The conclusion shows that even the writer is mislead in interpreting the charts...
"PostgreSQL performs worse than MongoDB in the retrieval queries but the time it takes is negligible (we are way under 1 second)"
What does it matter that it's one second?! That's stupid. His charts show for example for get_email 0.001 seconds versus 0.005 seconds. That's 5 times faster! Saying "that's so small, i don't care" sounds bad. Unless the author meant some other charts...
Also, when i'm at it, i am not sure if this is a good benchmark at all. 0.001 seconds is an extremely small value to measure. I doubt it is usefull for comparison. But it may be ok, if this is would be some "real-world" example where queries don't take long. But the benchmark is not "real-world". At all.
I would have liked to see a more realistic one (the dataset is ok), with multiple concurrent queries and also with measurement of CPU and memory consumption..
I wouldn't say it's confusing, but the inconsistent baselines are very misleading. I'm also pretty surprised that some of the tests are anywhere near comparable, since they had different indexes.

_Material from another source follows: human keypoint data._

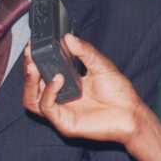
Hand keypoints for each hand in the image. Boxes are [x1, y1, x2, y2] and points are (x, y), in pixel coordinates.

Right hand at [22, 34, 145, 142]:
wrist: (132, 114)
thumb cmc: (119, 93)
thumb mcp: (101, 65)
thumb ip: (85, 52)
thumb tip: (68, 37)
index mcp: (66, 84)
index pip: (42, 73)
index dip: (35, 60)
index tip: (33, 45)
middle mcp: (59, 98)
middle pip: (31, 87)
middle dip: (28, 69)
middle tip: (30, 54)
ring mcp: (60, 112)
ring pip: (31, 100)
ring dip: (30, 82)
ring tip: (35, 66)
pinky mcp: (64, 123)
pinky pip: (47, 108)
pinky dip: (49, 92)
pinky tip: (58, 79)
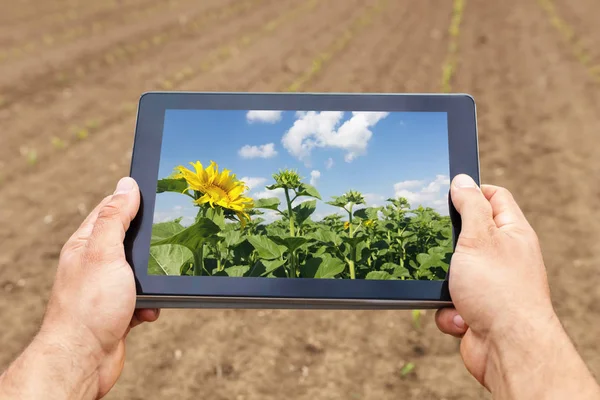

166k is kids play. At this amount we will not see any measurable advantages among serious contenders. The key data is how these perform on multiple servers, with sharding and master slave configurations, etc.
(not very informative, but..) i am not the one who did the blog post. i just found it interesting (reasons stated somewhere else). so i cannot answer any questions about it.
What exactly is the author's conclusion? To ask more questions?
It seams to me that in a post named X-vs-Y you should arrive at some sort of conclusion. Say, X is the way to go or something like that.
I'm not a db geek and I'm not pro-NOSQL or pro-RDBMS. Having no horse in the race, and a very modest knowledge of DBMS, I wonder what would be the best choice in this specific use case (building mailman archive)?